Seems to me that trans allies and activists have a different definition of “treat” than I do. I can treat someone respectfully all day long. But if by “treat” they mean, “relate to me how you would any other woman”, no. I can’t go there. I may have perfectly valid reasons to discriminate against different kinds female-identifying folks, so I want to preserve my right to discriminate the way I see fit.
The solution is that one that progressives don’t want to hear, but it’s the one that is actually the fairest. We need to stop conflating gender identity with biological sex.
Guess what, Miller? The world is a lot bigger than the SDMB! There are places all over the internet where a person can’t get a word in edgewise without being called a TERF. JKR knows this all too well.
I don’t have a definitive answer that would cover every case people can build hypotheticals around… but if you say you’re trans, generally you’re trans. What makes someone gay? Do you need evidence or do you take their word for it? Generally it’s not considered a choice, and many trans people experience clinically distressing gender dysphoria.
If we want to wade deeper into hypotheticals… what would you do if someone didn’t think you looked enough like your gender to be in a locker room and wanted you kicked out? Would you say “fair enough, I’ll go get my birth certificate”?
Then what on earth did you mean when you said "“In any discourse, those who are upset and offended should always be listened to more attentively than those who don’t care”?
I’m not the one saying that people concerned about opening up female-designated spaces to non-biologically-female people are automatically equivalent to racists and homophobes. You’re the one who made a sweeping generalization about the importance of prioritizing the feelings of “upset and offended” people “in any discourse”, while apparently not really meaning the “any discourse” part.
What’s to entertain? Of course people have the right to remove themselves from situations where they feel unsafe and to report suspicious behavior and potential violations of rules.
What I’m not willing to do is to sign on to any specific set of policy requirements solely on the basis of YWTF’s speculative hypothetical. I’ve already said a couple of times, in posts you seem determined to ignore, that I think people in locker rooms are entitled to politely request other people to dial it back on the nudity if it’s making them uncomfortable. So what, specifically, do you think I haven’t sufficiently addressed?

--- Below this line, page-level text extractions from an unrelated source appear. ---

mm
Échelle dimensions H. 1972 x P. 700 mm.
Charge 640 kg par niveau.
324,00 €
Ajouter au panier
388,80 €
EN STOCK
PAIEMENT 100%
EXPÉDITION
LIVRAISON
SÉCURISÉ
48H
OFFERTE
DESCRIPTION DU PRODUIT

Sure, but that was also the rationale put forward by many people who vehemently resisted treating same-sex sexual attraction as normal and acceptable. Because among other things, in their view, that acceptance was going to leave them vulnerable and exposed in gender-segregated spaces to people who were viewing them as objects of sexual predation.
The functioning of gendered spaces such as restrooms and locker rooms was predicated, for many, many, many people, on the assumption that sexual attraction was automatically absent from such spaces because everybody there was the same sex. Having to relinquish that assumption was really viscerally painful and threatening to a great many people.
At 43, you may be too young to remember the perceived social threat level of accepting homosexuality back in, say, the '70s, but I’m not making it up when I say that a lot of the expressed concerns about “transgender danger” these days remind me a lot of those days. That’s not to say that your concerns aren’t sincere and important: there were a lot of people back then too who didn’t hate homosexuals but who were sincerely concerned and distressed about the prospective dangers of normalizing their presence in gender-segregated spaces.
So, while I’m not trying to make anybody feel uncomfortable and I’ve already said repeatedly that I think people in gender-segregated spaces should be understanding and sympathetic about others’ feelings of discomfort, I am not as persuaded as you are that all the feelings of discomfort are as immutable and justifiable as you claim.